Mole Chicken.

Or Chicken Mole. No, this is not a recipe for cooking small burrowing creatures. Mole, in this context, is a Mexican word meaning sauce. It derives from the native Nahuatl word ‘molli’ – which means sauce, or mixture – and is a whole style of cuisine in its own right. There are literally thousands of mole recipes, many of them very complex, often with fifteen or more ingredients, but all contain chilli peppers. This one also contains, unusually, chocolate [derived another Nahuatl word, ‘chocolatl’] and is quite distinctive. As always, the amount of chilli used is optional.


¼ cup olive oil.

1 onion, peeled and chopped.

1 capsicum, seeded and diced.

1 green chilli, seeded and diced.

3 cloves garlic, chopped.

1 tablespoon ground cumin.

½ teaspoon ground cinnamon.

Salt to taste.

1 400g can tomatoes.

¼ cup sultanas.

1 cup beer.

2 tablespoons peanut butter.

2 tablespoons olive oil.

300g lean chicken meat, diced.

2 tablespoons grated cooking chocolate.

Coriander greens to garnish.


Heat the ¼ cup of oil in a sauté pan over a hot flame. Add the onion, capsicum and garlic and stir fry until beginning to caramelise. Stir in the cumin, cinnamon and salt, cook for another 2-3 minutes, then add the tomatoes, sultanas, beer and the peanut butter. Bring to the boil, reduce heat and simmer gently, uncovered, for 20 minutes, stirring frequently.
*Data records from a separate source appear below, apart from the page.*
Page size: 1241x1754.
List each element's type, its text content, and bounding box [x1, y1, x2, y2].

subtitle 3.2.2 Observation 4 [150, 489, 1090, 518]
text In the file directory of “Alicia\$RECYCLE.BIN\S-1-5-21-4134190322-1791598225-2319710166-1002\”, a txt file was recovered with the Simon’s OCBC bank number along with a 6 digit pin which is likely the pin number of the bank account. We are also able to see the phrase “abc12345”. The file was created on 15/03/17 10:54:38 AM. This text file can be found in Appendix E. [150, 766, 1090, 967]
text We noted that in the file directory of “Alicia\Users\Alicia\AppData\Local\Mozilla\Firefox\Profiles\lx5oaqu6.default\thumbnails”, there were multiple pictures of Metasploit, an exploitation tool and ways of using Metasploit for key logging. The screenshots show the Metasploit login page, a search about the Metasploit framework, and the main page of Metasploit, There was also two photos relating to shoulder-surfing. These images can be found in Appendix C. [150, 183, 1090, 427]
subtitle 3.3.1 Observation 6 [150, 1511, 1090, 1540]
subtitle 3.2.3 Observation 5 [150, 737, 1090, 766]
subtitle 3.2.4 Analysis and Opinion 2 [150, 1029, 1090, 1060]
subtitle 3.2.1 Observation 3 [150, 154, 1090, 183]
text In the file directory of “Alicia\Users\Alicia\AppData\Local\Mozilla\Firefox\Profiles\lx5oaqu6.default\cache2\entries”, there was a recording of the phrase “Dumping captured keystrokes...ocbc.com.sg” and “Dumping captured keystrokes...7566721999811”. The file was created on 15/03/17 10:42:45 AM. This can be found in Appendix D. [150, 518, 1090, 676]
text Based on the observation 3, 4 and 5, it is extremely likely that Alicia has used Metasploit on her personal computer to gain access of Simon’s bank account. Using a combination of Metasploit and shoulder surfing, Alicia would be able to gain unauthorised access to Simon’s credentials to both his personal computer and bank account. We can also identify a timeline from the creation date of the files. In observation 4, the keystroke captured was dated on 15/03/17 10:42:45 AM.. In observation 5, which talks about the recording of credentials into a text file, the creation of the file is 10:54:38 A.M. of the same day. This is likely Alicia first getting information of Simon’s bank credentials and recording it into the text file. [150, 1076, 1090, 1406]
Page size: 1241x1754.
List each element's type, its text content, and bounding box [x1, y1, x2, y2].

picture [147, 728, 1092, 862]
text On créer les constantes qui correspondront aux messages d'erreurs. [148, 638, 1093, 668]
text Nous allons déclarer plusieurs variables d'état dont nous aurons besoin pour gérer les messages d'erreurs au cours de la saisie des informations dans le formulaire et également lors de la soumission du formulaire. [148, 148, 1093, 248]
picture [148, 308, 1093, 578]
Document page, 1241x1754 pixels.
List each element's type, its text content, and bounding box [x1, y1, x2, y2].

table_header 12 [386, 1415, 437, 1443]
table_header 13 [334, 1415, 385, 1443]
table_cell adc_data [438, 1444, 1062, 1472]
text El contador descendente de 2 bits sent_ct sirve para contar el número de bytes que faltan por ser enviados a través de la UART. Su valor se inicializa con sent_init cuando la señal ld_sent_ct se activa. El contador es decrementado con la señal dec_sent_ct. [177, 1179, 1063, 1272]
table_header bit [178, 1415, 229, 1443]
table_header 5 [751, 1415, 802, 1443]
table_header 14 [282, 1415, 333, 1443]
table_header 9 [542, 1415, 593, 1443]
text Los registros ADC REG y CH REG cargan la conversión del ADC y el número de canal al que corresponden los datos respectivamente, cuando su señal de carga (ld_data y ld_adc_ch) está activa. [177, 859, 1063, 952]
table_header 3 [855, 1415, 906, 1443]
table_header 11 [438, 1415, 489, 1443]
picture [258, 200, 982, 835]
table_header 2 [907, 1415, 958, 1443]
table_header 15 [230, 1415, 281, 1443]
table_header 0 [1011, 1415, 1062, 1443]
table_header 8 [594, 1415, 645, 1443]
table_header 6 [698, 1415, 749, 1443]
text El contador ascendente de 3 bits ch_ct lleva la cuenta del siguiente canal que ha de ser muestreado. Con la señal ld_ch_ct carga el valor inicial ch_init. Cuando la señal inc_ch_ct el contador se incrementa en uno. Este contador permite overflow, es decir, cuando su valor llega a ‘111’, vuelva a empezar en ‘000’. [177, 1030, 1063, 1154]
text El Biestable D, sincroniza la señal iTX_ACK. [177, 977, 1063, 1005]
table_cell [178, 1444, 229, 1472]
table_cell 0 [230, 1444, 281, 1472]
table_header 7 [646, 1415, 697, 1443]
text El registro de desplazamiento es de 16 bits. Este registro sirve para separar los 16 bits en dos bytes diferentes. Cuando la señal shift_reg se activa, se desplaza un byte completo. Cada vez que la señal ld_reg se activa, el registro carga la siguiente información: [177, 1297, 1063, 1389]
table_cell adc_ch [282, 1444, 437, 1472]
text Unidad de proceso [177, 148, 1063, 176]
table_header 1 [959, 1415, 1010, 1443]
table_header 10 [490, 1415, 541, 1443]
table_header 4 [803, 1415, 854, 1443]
Remove from the heat and zap with a kitchen whizz to a thick paste. The above will yield about 600ml, of which you will need half. Place the other half in a sealed container and store in the freezer – it will remain good for a long time.

Heat the 2 tablespoons of oil in a pan over a hot flame and sauté the meat until sealed. Add the remaining tomato mixture, bring to the boil and add the chocolate. Stir well to incorporate and simmer for 15 minutes or until the meat is cooked right through. Serve garnished with chopped coriander greens.